Stanley Charles Machent (23 March 1921 – 17 December 2012) was an English professional footballer who played as an inside forward in the Football League for Sheffield United and Chesterfield and in non-League football for Buxton and Hereford United.

==Career==
Born in Chesterfield, Derbyshire, Machent left school at the age of fourteen, and was an apprentice builder before he started his career with local side Chesterfield Ramblers. His form for the club alerted Chesterfield and Sheffield United, with Chesterfield offering him professional terms in 1938. However, Sheffield United later offered him a better offer and he signed for the Blades. In October 1939 he was loaned to Buxton, making his debut against Ashton National in a 4–3 win. His early career at the club was cut short due to World War II and he played as a guest player for Chesterfield during the war. He remained with United for nine years, making 22 appearances and scoring twice. In November 1947 he joined Football League Second Division side Chesterfield for £6,000 plus Dick Culshaw. Injury restricted him to just 17 games in his first season for the club, as he twice suffered a broken arm. In the fourth game of the 1948–49 season he suffered a knee injury which kept him out for the rest of the campaign. He was transfer-listed in 1949 and later dropped into non-league football re-joining Cheshire League side Buxton. Whilst at Buxton he was part of the side that reached the third round of the FA Cup in 1951–52, beating Aldershot in the process. In his second season for Buxton he scored an impressive 26 goals in 19 league games. In July 1951 he signed for ambitious Southern League club Hereford United. He struggled to compete for a place in the first team, only making two appearances and he mainly featured for the reserves. He spent three months with the Bulls but left in October 1951 due to travel commitments. He later returned to Buxton where he spent another three seasons. From 1954 he served as player-coach to Chesterfield's 'A' side that competed in the Yorkshire League, before the team disbanded at the end of the 1954–55 campaign.

==Personal life==
His older brother, Arthur Machent, also played for Chesterfield in the 1930s.
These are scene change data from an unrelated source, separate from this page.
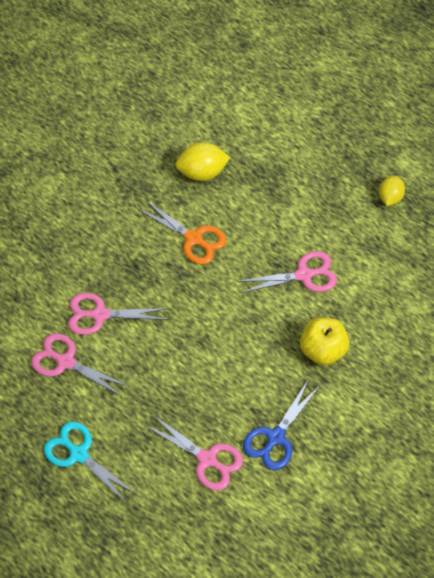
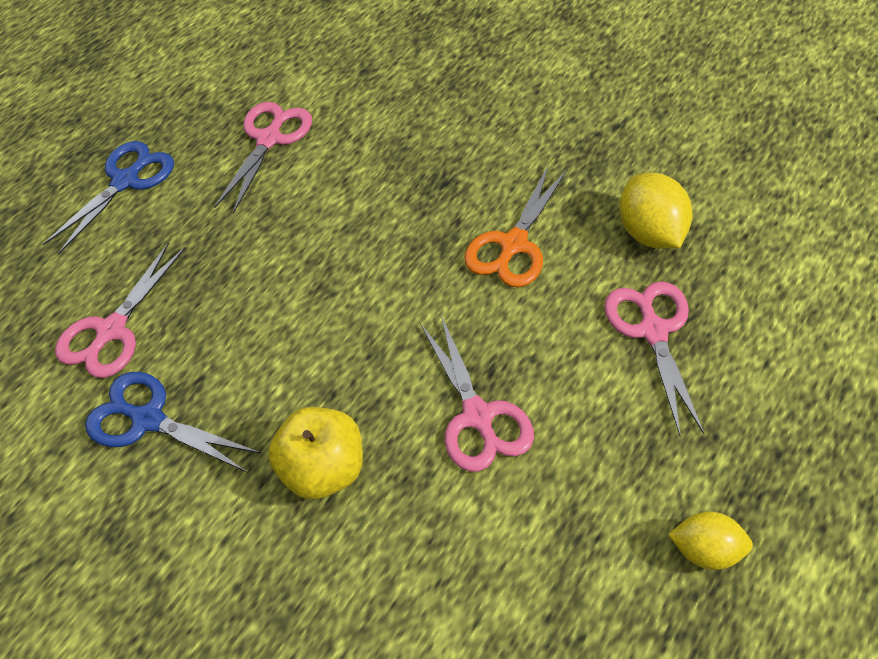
camera: 85 degrees right, 5 degrees down
turquoise scissors [44,421,136,504] -> blue scissors [42,141,174,254]
pink scissors [68,293,169,335] -> pink scissors moved to [604,281,704,435]

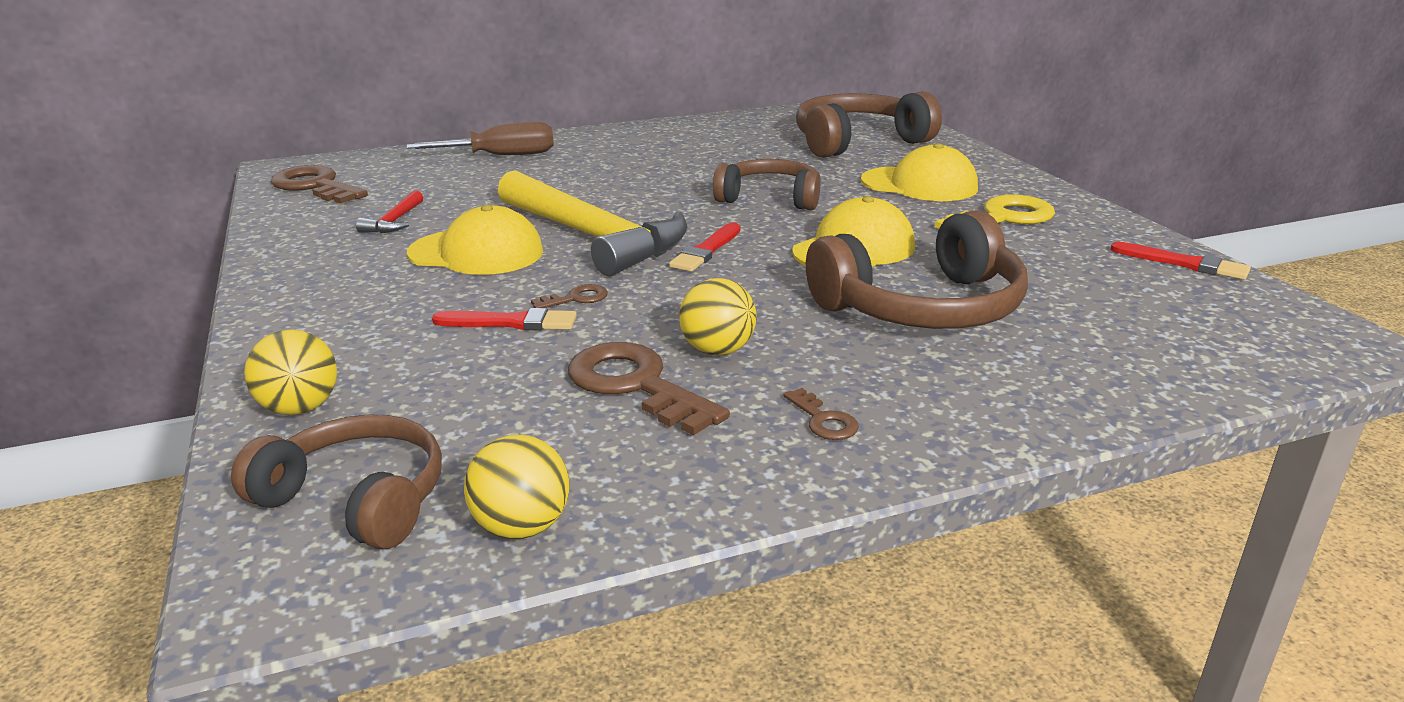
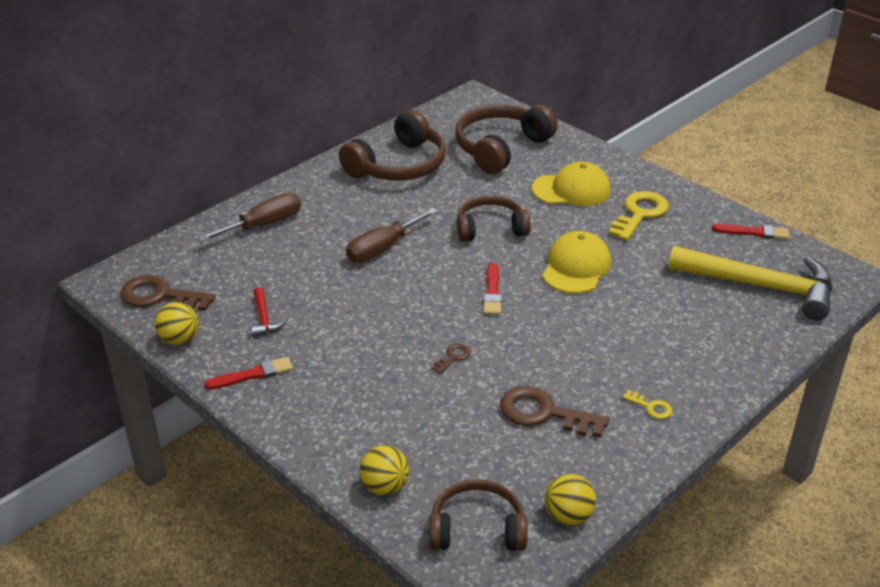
camera: 25 degrees left, 10 degrees up
yellow cap [407,205,543,275] -> none
red brush [432,308,577,330] -> red brush moved to [204,357,293,389]
yellow hammer [498,170,688,276] -> yellow hammer moved to [668,246,833,321]
yellow ball [679,278,757,355] -> yellow ball moved to [155,302,199,345]
brown key [783,388,859,440] -> yellow key [622,390,672,419]
brown headphones [806,210,1028,329] -> brown headphones moved to [339,110,446,181]
none -> brown screwdriver [346,208,438,263]

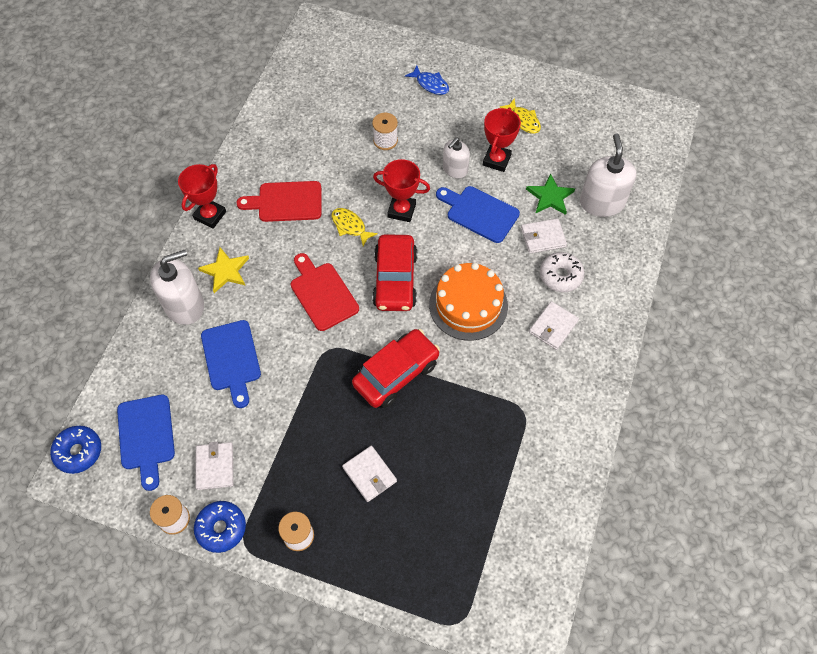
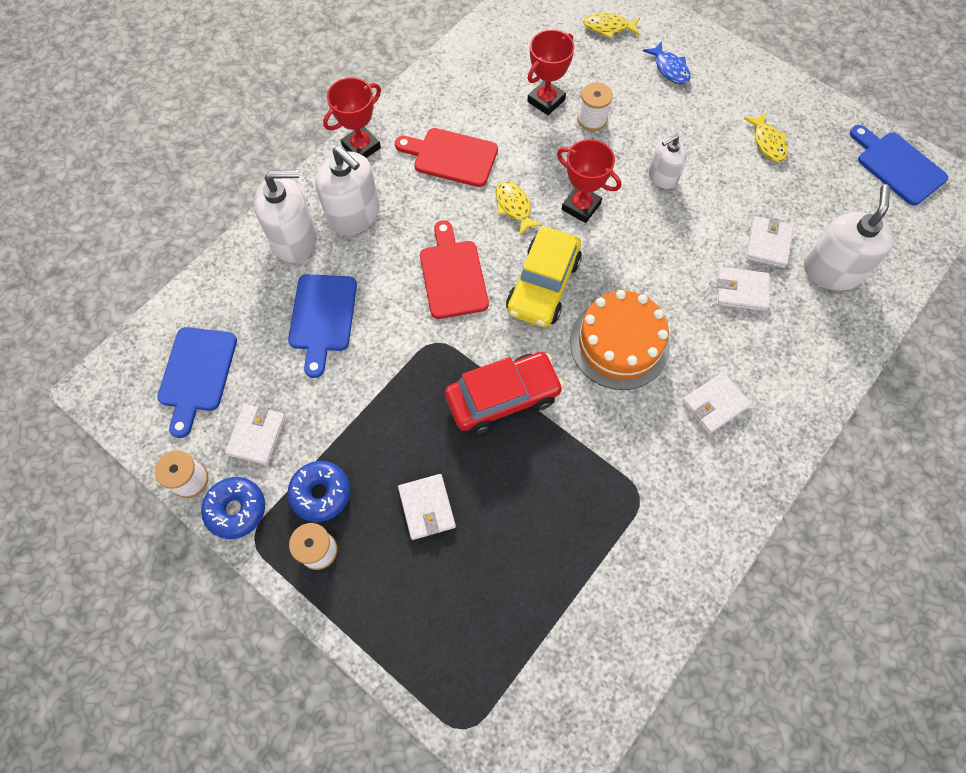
camera: 20 degrees right, 5 degrees up
blue donut [50,426,101,474] -> blue donut moved to [287,461,350,522]
yellow star [198,247,249,293] -> white soap dispenser [315,146,380,235]
red car [372,234,417,311] -> yellow car [506,227,582,327]
blue cutting board [436,186,520,243] -> blue cutting board moved to [850,125,948,206]
red trophy [483,107,521,172] -> red trophy moved to [527,30,574,115]
green star [526,173,575,215] -> white wallet [746,216,793,268]
white donut [540,252,585,292] -> none
none -> yellow fish [583,12,640,39]

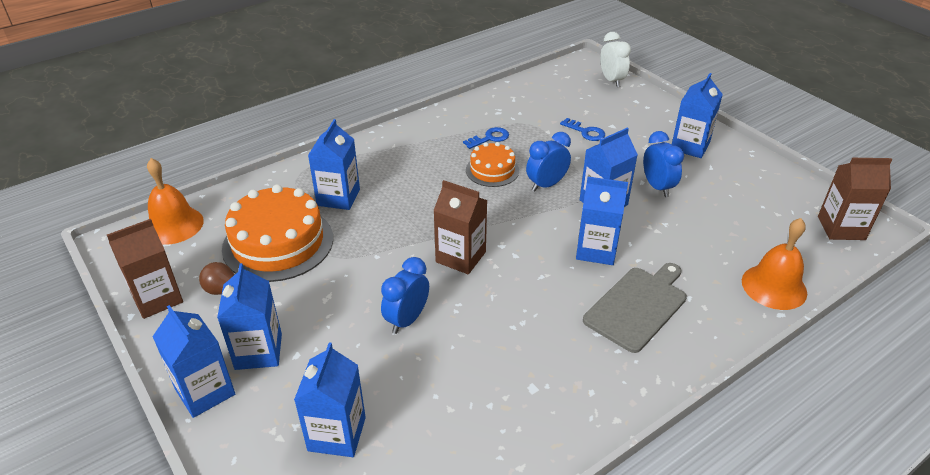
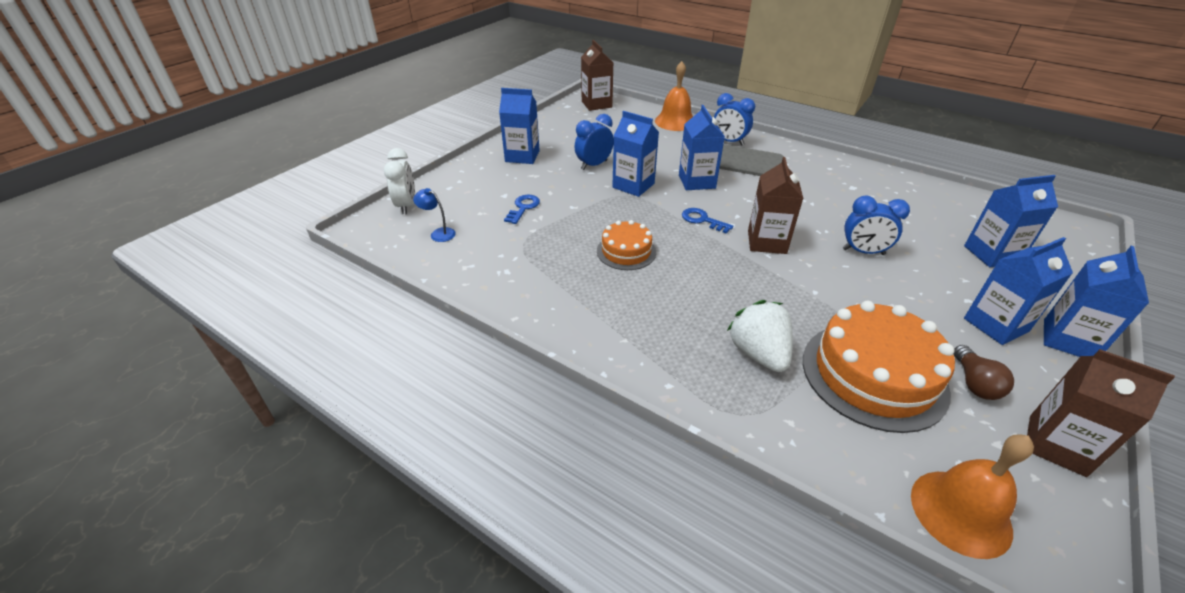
camera: 110 degrees left, 0 degrees up
blue carton [308,119,360,210] -> white strawberry [727,300,793,372]
blue key [463,127,509,149] -> blue key moved to [682,208,733,234]
blue clock [526,132,571,192] -> blue clock moved to [714,93,755,146]
white clock [600,32,631,87] -> white clock turned 120 degrees clockwise [384,148,415,214]
none -> blue lamp [413,188,456,242]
During World War II he served in the Royal Air Force as a radio and radar operator with RAF Coastal Command, later becoming a warrant officer with No. 120 Squadron RAF, serving in Canada, Northern Ireland and The Bahamas. After retiring from football he ran a shop in Chesterfield with his wife Vera, and later worked for the National Coal Board, and also as a maintenance joiner for the Derbyshire Health Authority. He died on 17 December 2012 in Brimington, Derbyshire at the age of 91.